Koch was celebrated by the American medical community, including by Welch, when at last Koch visited America in 1908. Soon, however, America was influenced by the British and French view that although their denizens appreciated Germany's progress in science and arts, Germany was elitist and dismissive while socially and politically antiquated, so authoritarian and aggressive as to resemble medieval tyranny.

In 1917, when America entered World War I (1914–18), US government seized German-owned property and assets, including Bayer AG's American trademarks and the 80% of Merck & Co's shares owned by George Merck. Welch exhibited gratuitous anti-German bias despite the debt of his own career, thus American medicine, to Germany, especially to Koch's bacteriology.

After World War II (1939–45), and more of the "German Problem", Merck & Co became the global leader in vaccinology.

== Two legacies ==

Tuberculin's main use rapidly became in determining M tuberculosis infection—a use remaining till today—but this use soon revealed that in London, 9 of 10 individuals were infected, whereas only 1 in 10 of the infected developed the disease. In 1901 at the London Congress on Tuberculosis, Koch stated on theoretical grounds that M bovis, which infects cows, was not transmissible to humans. British attendees disagreed, and later Theobald Smith and the English Royal Commission empirically established that M bovis was transmissible and could result in human disease. Though widely considered ineffective as treatment, tuberculin might have remained in use for this purpose until the 1940s and maybe had some effectiveness.

Milk pasteurization became popular in America around 1920. In 1921 Albert Calmette and Camille Guérin of Pasteur Institute introduced tuberculosis vaccine, whose virulence of strains varied in the late 1920s. BCG vaccine was not used in the public health of America, which virtually eliminated tuberculosis without it. BCG vaccine's effectiveness preventing tuberculosis remains uncertain, but appears to confer nonspecific survival gains, as perhaps by preventing leprosy, and is a cancer treatment.

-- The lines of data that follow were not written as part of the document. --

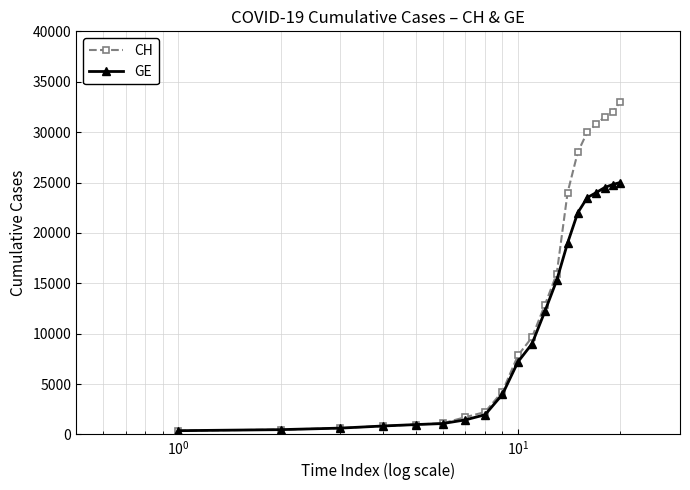

How many data points in CH are less than 9642?

10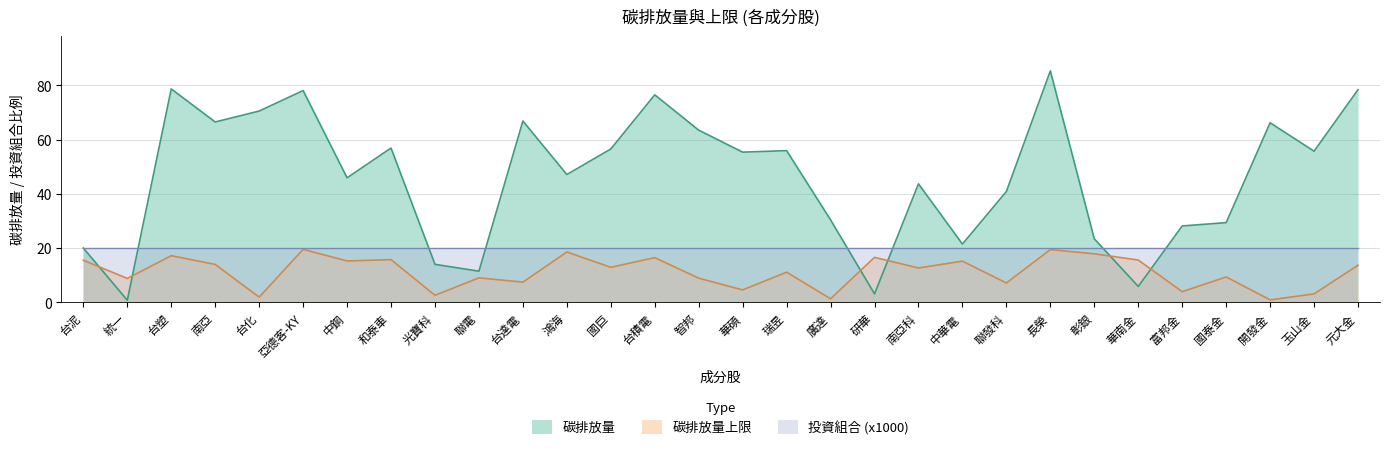

True or false: 碳排放量 has a value of 56.5 at 國巨.

True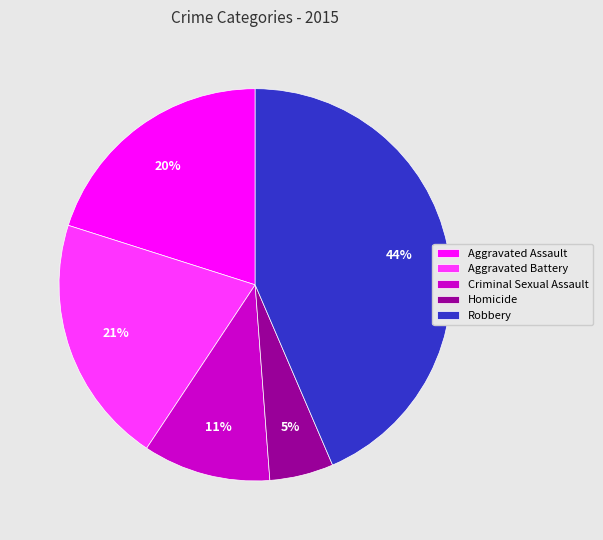

Does any single category account for the majority?

No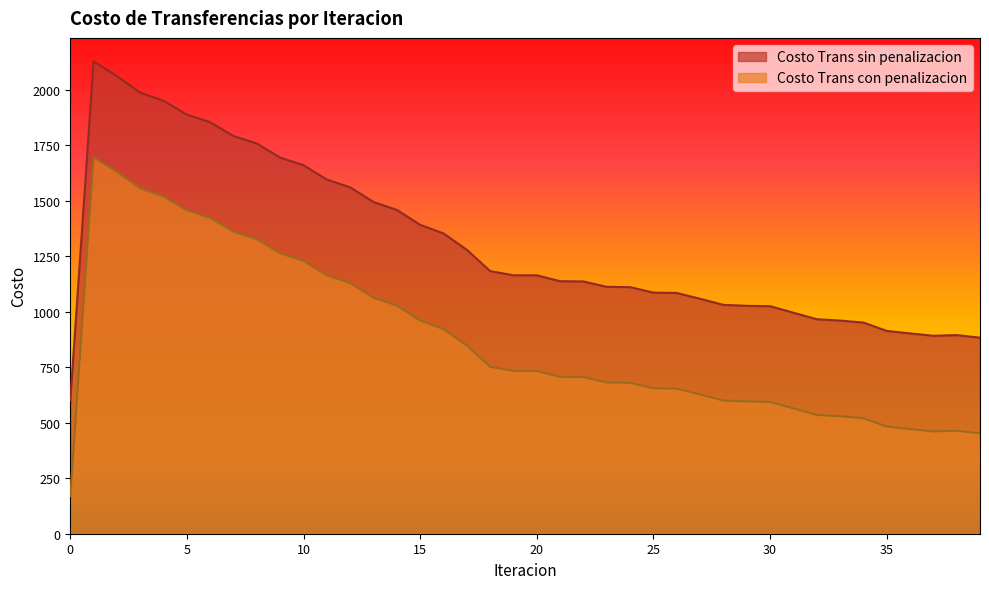

What is the difference between the maximum and minimum values in the Costo Trans sin penalizacion series?

1527.3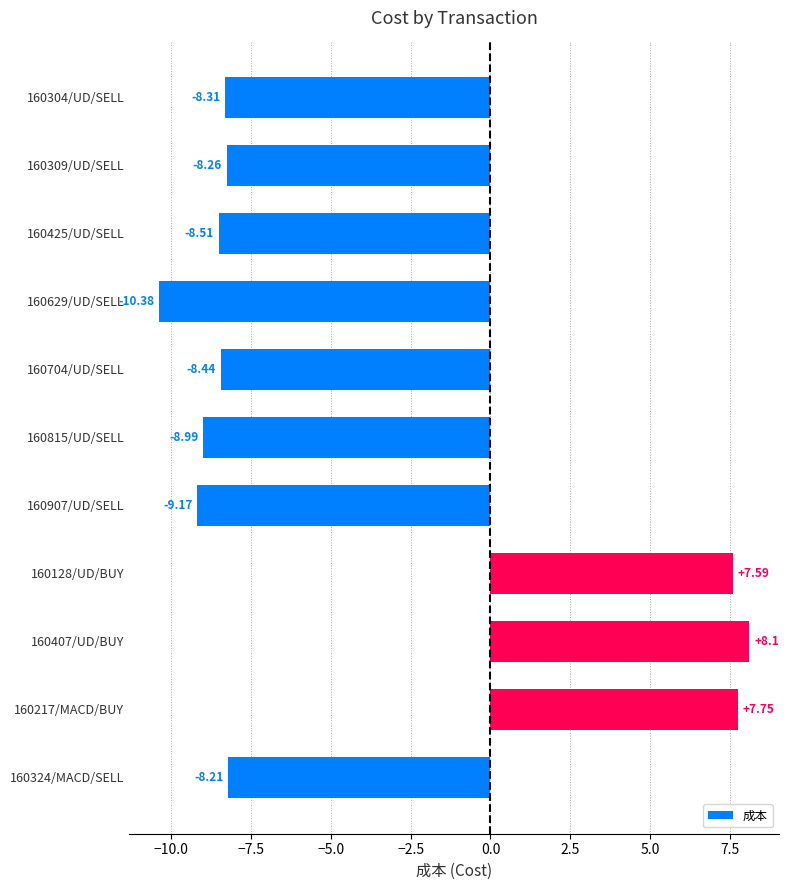

What is the difference between the values at 160815/UD/SELL and 160128/UD/BUY?

16.6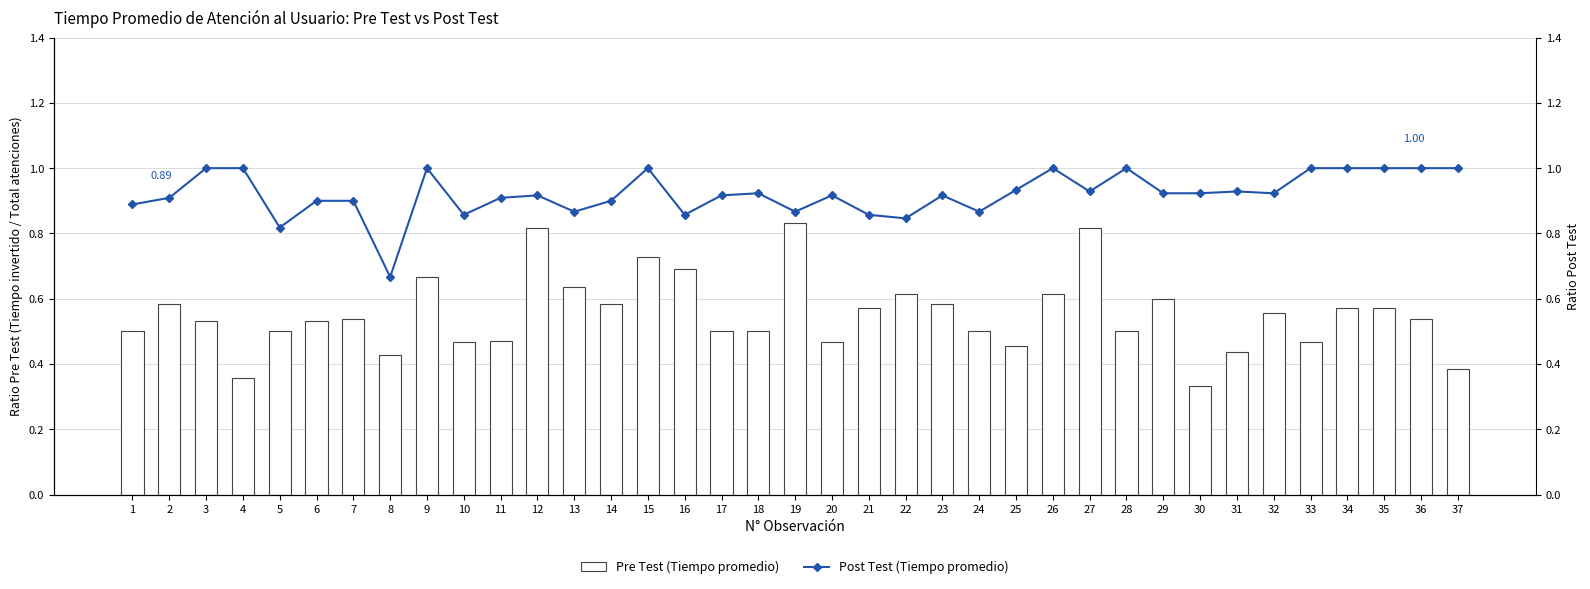

How many data points does each series have?

37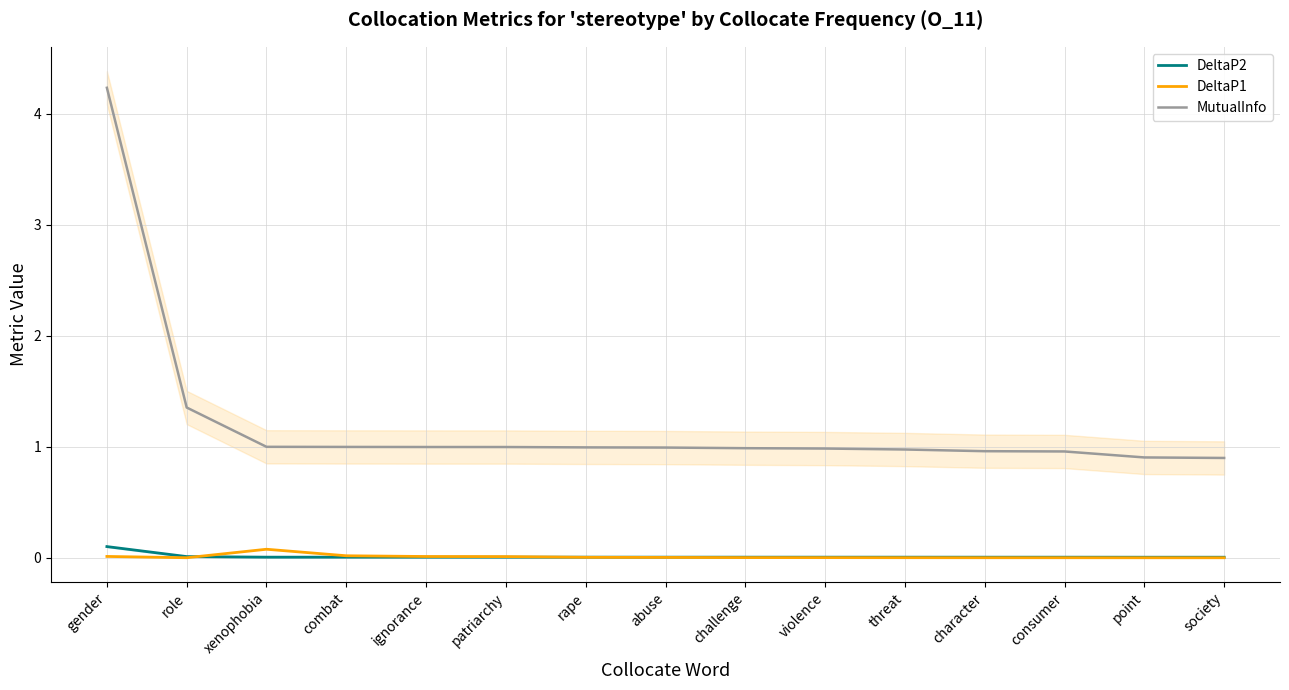

At which category is the sum across all series the highest?

gender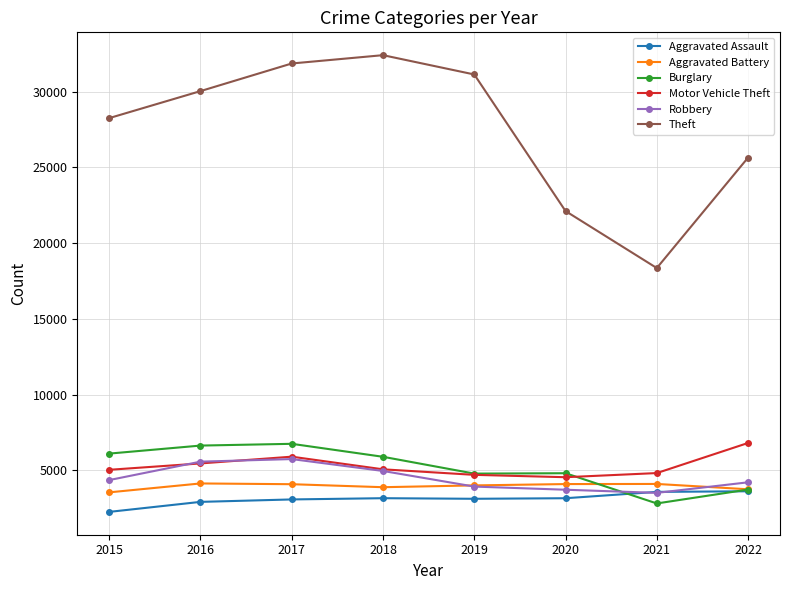

How many categories are shown in the chart?

8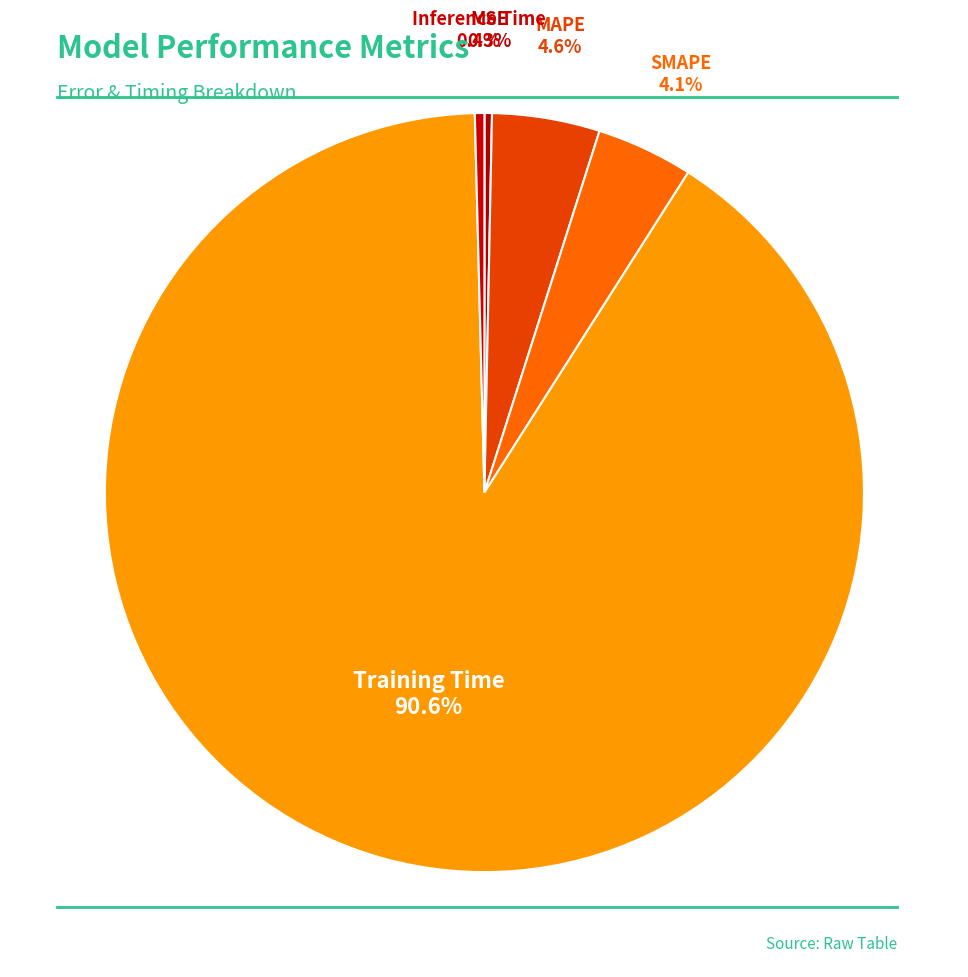

How many slices are in this pie chart?

5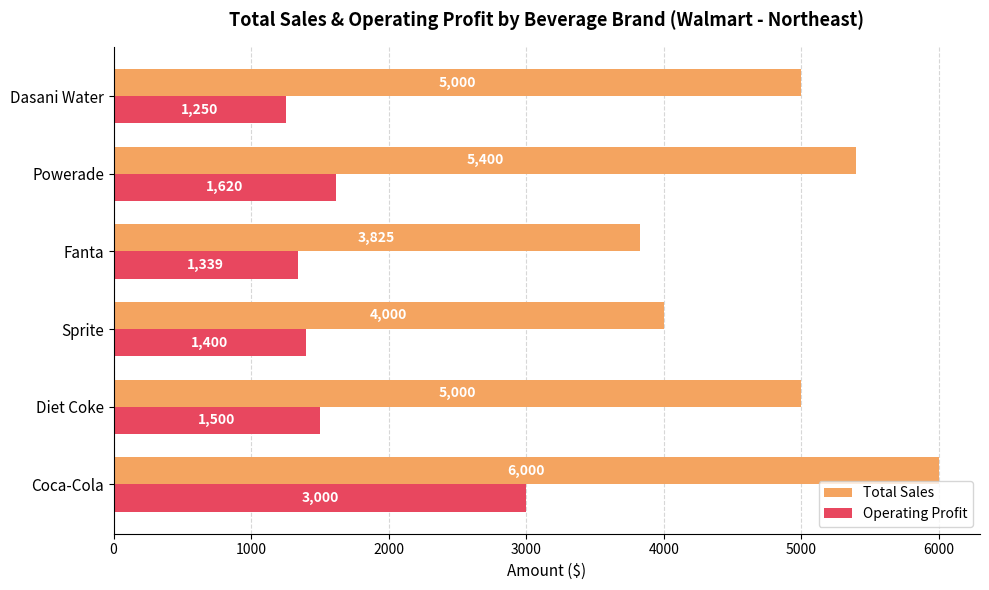

What is the spread (max minus min) of values at Powerade?

3780.0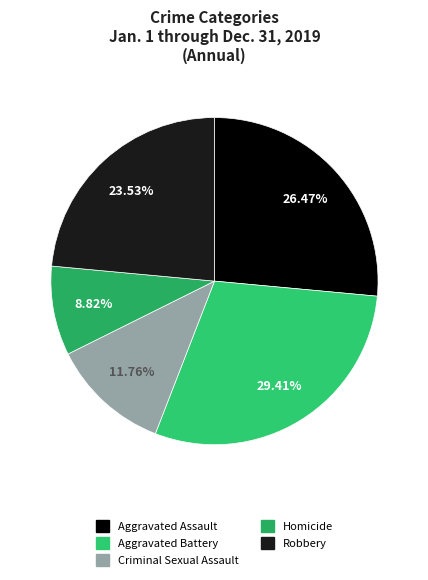

Which slice is the smallest?

Homicide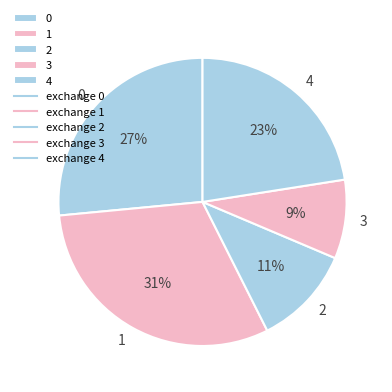

Combined, do 4 and 0 account for over 50%?

No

Pasteur had highlighted a new threat—microorganisms benign to humans passing among and multiplying in nonhuman animals while gaining new virulence for humans—that is thought to loom and to have approximately materialized with AIDS. Although Koch's postulates are often inapplicable, they remain heuristic, and the authority of "fulfilling Koch's postulates" is still invoked in medical science, though often in modified form, as in the identification of HIV-1 as the cause of AIDS or the identification of SARS coronavirus as the cause of SARS.

Germ theory's stance that the "germ" was the disease's necessary and sufficient cause—the single factor both required and complete to result in the disease—proved false. Germ theory gradually evolved to include other factors, whereupon germ theory resembled miasmatic theory, which had had to recognize bacteria as a causal factor, and so the two competing explanations merged without true, decisive victor. Twentieth-century philosophy, inspired by revolutions in physics, establishment of molecular biology, and advances in epidemiology, revealed that any claim of a single causal factor both necessary (required) and sufficient (complete), the cause, is untenable. French-born microbiologist René Dubos, a biographer of Pasteur, discussed tuberculosis to illustrate disease's social causes and to illustrate the failure of germ theory, whose apparent successes were aided by improvements in nutrition and living conditions but sparked scientific research that brought a wealth of new understandings.